** Opening RECORDS SUPPLIED block **

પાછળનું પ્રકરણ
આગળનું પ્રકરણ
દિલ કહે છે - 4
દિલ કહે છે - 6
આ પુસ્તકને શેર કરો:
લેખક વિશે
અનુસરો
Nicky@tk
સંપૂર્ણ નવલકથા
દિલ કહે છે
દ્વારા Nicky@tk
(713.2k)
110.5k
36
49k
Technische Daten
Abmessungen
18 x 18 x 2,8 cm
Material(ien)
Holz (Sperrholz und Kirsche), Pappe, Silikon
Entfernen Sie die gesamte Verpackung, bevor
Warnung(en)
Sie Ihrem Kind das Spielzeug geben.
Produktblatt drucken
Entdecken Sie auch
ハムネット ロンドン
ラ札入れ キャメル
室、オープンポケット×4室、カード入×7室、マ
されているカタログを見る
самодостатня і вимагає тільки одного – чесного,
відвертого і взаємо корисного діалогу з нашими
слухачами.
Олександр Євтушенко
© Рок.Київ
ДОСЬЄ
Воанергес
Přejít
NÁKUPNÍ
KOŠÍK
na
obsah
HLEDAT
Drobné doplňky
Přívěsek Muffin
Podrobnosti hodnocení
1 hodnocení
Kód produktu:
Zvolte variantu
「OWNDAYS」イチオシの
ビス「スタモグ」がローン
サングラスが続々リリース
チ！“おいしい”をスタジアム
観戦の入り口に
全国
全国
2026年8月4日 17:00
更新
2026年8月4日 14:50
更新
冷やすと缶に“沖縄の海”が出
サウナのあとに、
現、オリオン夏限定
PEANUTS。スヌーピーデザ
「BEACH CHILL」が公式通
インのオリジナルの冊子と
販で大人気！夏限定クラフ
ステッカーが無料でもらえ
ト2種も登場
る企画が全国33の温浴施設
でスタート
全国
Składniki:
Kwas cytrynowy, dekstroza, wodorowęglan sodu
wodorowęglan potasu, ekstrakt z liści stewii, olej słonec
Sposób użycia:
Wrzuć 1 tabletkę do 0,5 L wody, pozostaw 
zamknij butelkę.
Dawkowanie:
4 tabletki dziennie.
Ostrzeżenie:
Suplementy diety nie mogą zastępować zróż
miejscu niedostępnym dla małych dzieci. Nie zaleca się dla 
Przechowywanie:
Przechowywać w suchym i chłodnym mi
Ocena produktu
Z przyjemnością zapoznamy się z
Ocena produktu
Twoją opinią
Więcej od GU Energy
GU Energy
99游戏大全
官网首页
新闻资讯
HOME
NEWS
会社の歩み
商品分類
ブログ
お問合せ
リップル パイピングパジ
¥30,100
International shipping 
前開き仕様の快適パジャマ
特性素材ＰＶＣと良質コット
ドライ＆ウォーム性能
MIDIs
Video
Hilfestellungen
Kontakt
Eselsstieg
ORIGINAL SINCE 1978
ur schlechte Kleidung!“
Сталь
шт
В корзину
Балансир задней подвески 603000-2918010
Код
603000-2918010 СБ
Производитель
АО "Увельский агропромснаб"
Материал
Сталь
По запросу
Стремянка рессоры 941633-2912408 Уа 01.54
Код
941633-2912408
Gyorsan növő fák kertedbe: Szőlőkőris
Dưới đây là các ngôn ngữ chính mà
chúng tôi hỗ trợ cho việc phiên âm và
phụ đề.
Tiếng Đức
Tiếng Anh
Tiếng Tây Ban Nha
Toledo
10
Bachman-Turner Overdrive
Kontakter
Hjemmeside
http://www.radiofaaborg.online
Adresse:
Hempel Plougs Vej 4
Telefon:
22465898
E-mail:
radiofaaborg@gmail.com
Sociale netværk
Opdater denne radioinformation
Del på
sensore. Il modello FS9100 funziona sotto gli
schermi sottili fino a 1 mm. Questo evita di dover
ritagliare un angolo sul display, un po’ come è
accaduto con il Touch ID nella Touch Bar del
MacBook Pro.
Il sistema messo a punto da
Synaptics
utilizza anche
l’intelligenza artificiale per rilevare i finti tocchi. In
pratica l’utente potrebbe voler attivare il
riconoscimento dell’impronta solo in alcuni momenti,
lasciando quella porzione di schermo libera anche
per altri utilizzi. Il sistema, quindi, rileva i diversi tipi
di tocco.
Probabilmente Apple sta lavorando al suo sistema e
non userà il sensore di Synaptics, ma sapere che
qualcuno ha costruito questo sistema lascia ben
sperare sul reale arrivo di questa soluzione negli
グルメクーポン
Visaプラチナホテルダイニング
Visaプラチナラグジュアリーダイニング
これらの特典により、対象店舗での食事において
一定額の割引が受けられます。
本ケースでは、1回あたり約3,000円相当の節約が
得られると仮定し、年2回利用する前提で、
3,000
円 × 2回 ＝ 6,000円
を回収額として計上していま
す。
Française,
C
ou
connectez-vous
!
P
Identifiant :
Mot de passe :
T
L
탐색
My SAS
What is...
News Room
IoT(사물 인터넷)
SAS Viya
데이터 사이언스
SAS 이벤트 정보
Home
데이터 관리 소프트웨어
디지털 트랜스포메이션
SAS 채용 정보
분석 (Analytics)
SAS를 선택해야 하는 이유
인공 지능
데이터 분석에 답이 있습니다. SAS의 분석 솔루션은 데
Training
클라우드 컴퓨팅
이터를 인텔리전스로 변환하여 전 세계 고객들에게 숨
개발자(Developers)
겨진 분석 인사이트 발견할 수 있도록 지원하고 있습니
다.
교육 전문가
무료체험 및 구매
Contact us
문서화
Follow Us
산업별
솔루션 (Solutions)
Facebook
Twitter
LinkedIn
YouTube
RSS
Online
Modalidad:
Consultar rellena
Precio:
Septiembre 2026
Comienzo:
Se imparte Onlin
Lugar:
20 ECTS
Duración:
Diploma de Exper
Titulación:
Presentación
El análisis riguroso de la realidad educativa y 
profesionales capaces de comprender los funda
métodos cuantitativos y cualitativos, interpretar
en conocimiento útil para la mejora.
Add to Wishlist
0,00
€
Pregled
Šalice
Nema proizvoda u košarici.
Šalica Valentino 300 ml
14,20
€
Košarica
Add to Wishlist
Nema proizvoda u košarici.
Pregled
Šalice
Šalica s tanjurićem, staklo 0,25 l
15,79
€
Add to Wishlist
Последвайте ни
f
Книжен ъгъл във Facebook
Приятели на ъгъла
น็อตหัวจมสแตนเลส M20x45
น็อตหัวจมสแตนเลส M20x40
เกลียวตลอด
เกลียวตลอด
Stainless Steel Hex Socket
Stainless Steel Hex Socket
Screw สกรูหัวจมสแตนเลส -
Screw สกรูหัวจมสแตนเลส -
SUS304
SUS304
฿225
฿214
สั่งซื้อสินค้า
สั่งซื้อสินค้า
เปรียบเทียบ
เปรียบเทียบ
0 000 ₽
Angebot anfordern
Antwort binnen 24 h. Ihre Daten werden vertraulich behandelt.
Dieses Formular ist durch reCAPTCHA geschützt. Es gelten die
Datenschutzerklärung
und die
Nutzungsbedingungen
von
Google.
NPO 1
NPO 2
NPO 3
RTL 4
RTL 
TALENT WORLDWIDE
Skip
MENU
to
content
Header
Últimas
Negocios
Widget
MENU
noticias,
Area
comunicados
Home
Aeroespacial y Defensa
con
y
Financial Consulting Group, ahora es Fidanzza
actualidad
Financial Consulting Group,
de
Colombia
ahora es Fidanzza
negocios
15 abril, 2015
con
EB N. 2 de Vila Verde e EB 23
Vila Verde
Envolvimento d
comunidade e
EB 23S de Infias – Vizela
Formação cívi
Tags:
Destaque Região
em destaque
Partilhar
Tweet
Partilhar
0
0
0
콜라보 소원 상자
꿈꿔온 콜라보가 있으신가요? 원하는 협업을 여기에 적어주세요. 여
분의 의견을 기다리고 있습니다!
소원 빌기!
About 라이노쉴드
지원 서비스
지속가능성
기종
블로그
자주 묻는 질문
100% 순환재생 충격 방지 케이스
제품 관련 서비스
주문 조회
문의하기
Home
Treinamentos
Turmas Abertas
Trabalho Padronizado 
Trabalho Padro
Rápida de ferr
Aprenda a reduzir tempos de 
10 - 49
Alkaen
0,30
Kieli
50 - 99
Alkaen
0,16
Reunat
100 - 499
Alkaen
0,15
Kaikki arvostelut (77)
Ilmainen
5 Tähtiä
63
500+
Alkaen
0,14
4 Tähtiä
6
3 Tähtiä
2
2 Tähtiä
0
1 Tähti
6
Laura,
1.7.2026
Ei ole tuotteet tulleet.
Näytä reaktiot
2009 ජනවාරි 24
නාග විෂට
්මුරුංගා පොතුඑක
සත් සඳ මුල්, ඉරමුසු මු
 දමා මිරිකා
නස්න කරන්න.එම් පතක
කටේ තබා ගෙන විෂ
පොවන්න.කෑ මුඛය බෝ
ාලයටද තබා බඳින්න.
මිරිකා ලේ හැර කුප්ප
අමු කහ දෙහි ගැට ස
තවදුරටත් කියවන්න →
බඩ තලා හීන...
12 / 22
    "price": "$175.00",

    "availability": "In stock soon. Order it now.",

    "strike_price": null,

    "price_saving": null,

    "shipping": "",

** Closing RECORDS SUPPLIED block **

ASSIGNMENT. Write out, exactly as they appear, the lines from the one containing "මිරිකා ලේ හැර කුප්ප" through the last line of the records above, both included, and nothing more.

RESPONSE AREA.
මිරිකා ලේ හැර කුප්ප
අමු කහ දෙහි ගැට ස
තවදුරටත් කියවන්න →
බඩ තලා හීන...
12 / 22
    "price": "$175.00",

    "availability": "In stock soon. Order it now.",

    "strike_price": null,

    "price_saving": null,

    "shipping": "",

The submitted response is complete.